Guerrillas' Shadow Hovers Over Macedonia Peace Efforts
Macedonian army soldiers walk together with a villager during a lull in fighting
Although NATO has vowed to send a force of 3,000 troops to Macedonia to help disarm the rebels, the alliance has said it will only go in once there's a political accord in terms of which the rebels agree to be disarmed. The Western alliance had initially denounced the guerrillas as "terrorists" and "murderers," and its insistence on dialogue was aimed at pressing the authorities in Skopje to address the grievances of Macedonia's ethnic-Albanians grievances the guerrillas had sought to exploit to build support for their insurgency. But NATO's position appears to be moving inexorably towards recognizing the guerrillas as a legitimate party to discussions over Macedonia's future. Last week, the alliance enraged Macedonians by ferrying armed NLA fighters from a village overlooking the capital to another territory held by the guerrillas, as part of a truce brokered by Western mediators. And on two different occasions, prominent European mediators have called for direct talks between the government and the rebels, only to be diplomatically corrected by their superiors.

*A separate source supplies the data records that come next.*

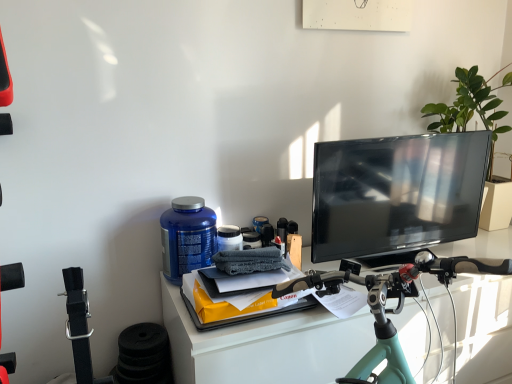
Describe the element at coordinates (385, 304) in the screenshot. I see `teal matte bicycle handlebars at center` at that location.

The image size is (512, 384). Identify the location of blue plastic bottle at center-left. (187, 237).

The width and height of the screenshot is (512, 384). I want to click on teal matte bicycle handlebars at center, so click(385, 304).

Is teal matte bicycle handlebars at center wider than blue plastic bottle at center-left?

Yes, teal matte bicycle handlebars at center is wider than blue plastic bottle at center-left.

Between teal matte bicycle handlebars at center and blue plastic bottle at center-left, which one has less height?

blue plastic bottle at center-left.

From the image's perspective, is teal matte bicycle handlebars at center positioned above or below blue plastic bottle at center-left?

teal matte bicycle handlebars at center is situated lower than blue plastic bottle at center-left in the image.

In terms of size, does teal matte bicycle handlebars at center appear bigger or smaller than blue plastic bottle at center-left?

teal matte bicycle handlebars at center is bigger than blue plastic bottle at center-left.

In terms of width, does blue plastic bottle at center-left look wider or thinner when compared to teal matte bicycle handlebars at center?

blue plastic bottle at center-left is thinner than teal matte bicycle handlebars at center.

Does blue plastic bottle at center-left have a greater height compared to teal matte bicycle handlebars at center?

In fact, blue plastic bottle at center-left may be shorter than teal matte bicycle handlebars at center.

Is blue plastic bottle at center-left at the right side of teal matte bicycle handlebars at center?

Incorrect, blue plastic bottle at center-left is not on the right side of teal matte bicycle handlebars at center.

From the image's perspective, is blue plastic bottle at center-left above teal matte bicycle handlebars at center?

Yes, from the image's perspective, blue plastic bottle at center-left is over teal matte bicycle handlebars at center.

What's the angular difference between blue plastic bottle at center-left and matte black tv at right's facing directions?

The angular difference between blue plastic bottle at center-left and matte black tv at right is 5.88 degrees.

Between blue plastic bottle at center-left and matte black tv at right, which one has smaller width?

Thinner between the two is matte black tv at right.

Between blue plastic bottle at center-left and matte black tv at right, which one appears on the right side from the viewer's perspective?

matte black tv at right.

Is blue plastic bottle at center-left beside matte black tv at right?

blue plastic bottle at center-left is not next to matte black tv at right, and they're not touching.

Does teal matte bicycle handlebars at center appear on the left side of green leafy plant at upper right?

Indeed, teal matte bicycle handlebars at center is positioned on the left side of green leafy plant at upper right.

From the image's perspective, is teal matte bicycle handlebars at center on green leafy plant at upper right?

No.

Could you tell me if teal matte bicycle handlebars at center is turned towards green leafy plant at upper right?

No, teal matte bicycle handlebars at center is not aimed at green leafy plant at upper right.

Considering the positions of points (378, 358) and (494, 182), is point (378, 358) farther from camera compared to point (494, 182)?

No, (378, 358) is closer to viewer.

Who is bigger, green leafy plant at upper right or teal matte bicycle handlebars at center?

teal matte bicycle handlebars at center is bigger.

From a real-world perspective, between green leafy plant at upper right and teal matte bicycle handlebars at center, who is vertically lower?

teal matte bicycle handlebars at center.

In terms of height, does green leafy plant at upper right look taller or shorter compared to teal matte bicycle handlebars at center?

Considering their sizes, green leafy plant at upper right has less height than teal matte bicycle handlebars at center.

Is green leafy plant at upper right wider than teal matte bicycle handlebars at center?

In fact, green leafy plant at upper right might be narrower than teal matte bicycle handlebars at center.

Measure the distance from teal matte bicycle handlebars at center to matte black tv at right.

teal matte bicycle handlebars at center is 43.07 centimeters from matte black tv at right.

Is teal matte bicycle handlebars at center aimed at matte black tv at right?

No, teal matte bicycle handlebars at center is not facing towards matte black tv at right.

Which is correct: teal matte bicycle handlebars at center is inside matte black tv at right, or outside of it?

The correct answer is: outside.

Considering the sizes of objects teal matte bicycle handlebars at center and matte black tv at right in the image provided, who is shorter, teal matte bicycle handlebars at center or matte black tv at right?

matte black tv at right is shorter.

Which is correct: blue plastic bottle at center-left is inside green leafy plant at upper right, or outside of it?

blue plastic bottle at center-left is spatially situated outside green leafy plant at upper right.

The image size is (512, 384). I want to click on bottle in front of the green leafy plant at upper right, so click(187, 237).

From the image's perspective, is blue plastic bottle at center-left located beneath green leafy plant at upper right?

Yes, from the image's perspective, blue plastic bottle at center-left is beneath green leafy plant at upper right.

Looking at the image, does blue plastic bottle at center-left seem bigger or smaller compared to green leafy plant at upper right?

blue plastic bottle at center-left is smaller than green leafy plant at upper right.

Locate an element on the screen. This screenshot has height=384, width=512. bottle behind the teal matte bicycle handlebars at center is located at coordinates pos(187,237).

There is a teal matte bicycle handlebars at center. At what (x,y) coordinates should I click in order to perform the action: click on bottle above it (from a real-world perspective). Please return your answer as a coordinate pair (x, y). This screenshot has width=512, height=384. Looking at the image, I should click on (187, 237).

Looking at the image, which one is located closer to green leafy plant at upper right, teal matte bicycle handlebars at center or blue plastic bottle at center-left?

Among the two, teal matte bicycle handlebars at center is located nearer to green leafy plant at upper right.

Based on their spatial positions, is matte black tv at right or blue plastic bottle at center-left closer to teal matte bicycle handlebars at center?

Based on the image, matte black tv at right appears to be nearer to teal matte bicycle handlebars at center.

When comparing their distances from green leafy plant at upper right, does matte black tv at right or blue plastic bottle at center-left seem closer?

matte black tv at right is closer to green leafy plant at upper right.

In the scene shown: Estimate the real-world distances between objects in this image. Which object is closer to blue plastic bottle at center-left, teal matte bicycle handlebars at center or green leafy plant at upper right?

Among the two, teal matte bicycle handlebars at center is located nearer to blue plastic bottle at center-left.

Based on their spatial positions, is green leafy plant at upper right or teal matte bicycle handlebars at center closer to matte black tv at right?

green leafy plant at upper right is positioned closer to the anchor matte black tv at right.

From the image, which object appears to be nearer to green leafy plant at upper right, matte black tv at right or teal matte bicycle handlebars at center?

Among the two, matte black tv at right is located nearer to green leafy plant at upper right.

Estimate the real-world distances between objects in this image. Which object is closer to matte black tv at right, green leafy plant at upper right or blue plastic bottle at center-left?

Among the two, green leafy plant at upper right is located nearer to matte black tv at right.

Which object lies nearer to the anchor point blue plastic bottle at center-left, matte black tv at right or teal matte bicycle handlebars at center?

Based on the image, teal matte bicycle handlebars at center appears to be nearer to blue plastic bottle at center-left.

Where is `bicycle situated between blue plastic bottle at center-left and green leafy plant at upper right from left to right`? bicycle situated between blue plastic bottle at center-left and green leafy plant at upper right from left to right is located at coordinates (385, 304).

Locate an element on the screen. television located between blue plastic bottle at center-left and green leafy plant at upper right in the left-right direction is located at coordinates (396, 195).

Identify the location of television between green leafy plant at upper right and teal matte bicycle handlebars at center vertically. (396, 195).

This screenshot has height=384, width=512. What are the coordinates of `bicycle between blue plastic bottle at center-left and matte black tv at right in the horizontal direction` in the screenshot? It's located at (385, 304).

NATO is all too aware of the palpable failure involved in legitimizing the rebels. Far from stabilizing the region's ethnic conflicts, it actually sends the message that nothing succeeds quite as well as resorting to arms and that creates an incentive for nationalist extremists to keep on fighting to redraw Balkan borders. The Macedonian insurgency began with small groups of men infiltrated from NATO-controlled Kosovo, who then launched attacks on security force personnel. And despite some verbal wrist-slapping from NATO, the reward for that strategy may turn out to be a place at the negotiating table to determine Macedonia's future. The failure of the alliance to act on its harsh criticisms of the rebels also signaled an ambivalence to the mainstream ethnic-Albanian parties in Skopje, who have ratcheted up their political demands for a bi-national state to the point that accord seems beyond reach.
The current talks being encouraged by the U.S. involve constitutional changes to accord the Albanian minority greater rights in Macedonia. But having so successfully determined the agenda through their insurgency, it takes a substantial leap of faith (and blindness to the region's recent history) to imagine that the hard men in the hills will simply turn in their Kalashnikovs when the lawyers in Skopje have finessed constitutional changes.
NATO's reluctance to put its foot down in Macedonia is understandable: Confronting Albanian extremism which the alliance itself appears has identified as the primary source of the current violence there potentially exposes alliance troops to risks of a backlash both in Macedonia and in Kosovo. And there is no doubt that the Macedonian military's tendency to rain down bombs and shells on villages occupied by the guerrillas will drive many Macedonian Albanians into the arms of the rebels. Yet the absence of any strong disincentive for the guerrillas to continue fighting may be the fatal flaw of NATO's strategy, which appears to be accelerating the slide to civil war, an outcome the alliance had desperately hoped to avoid and which would inevitably drag NATO in to clean up the mess, but only after yet another embarrassing conflagration has exploded right under the noses of the U.S. and European troops sent to the Balkans to keep the peace.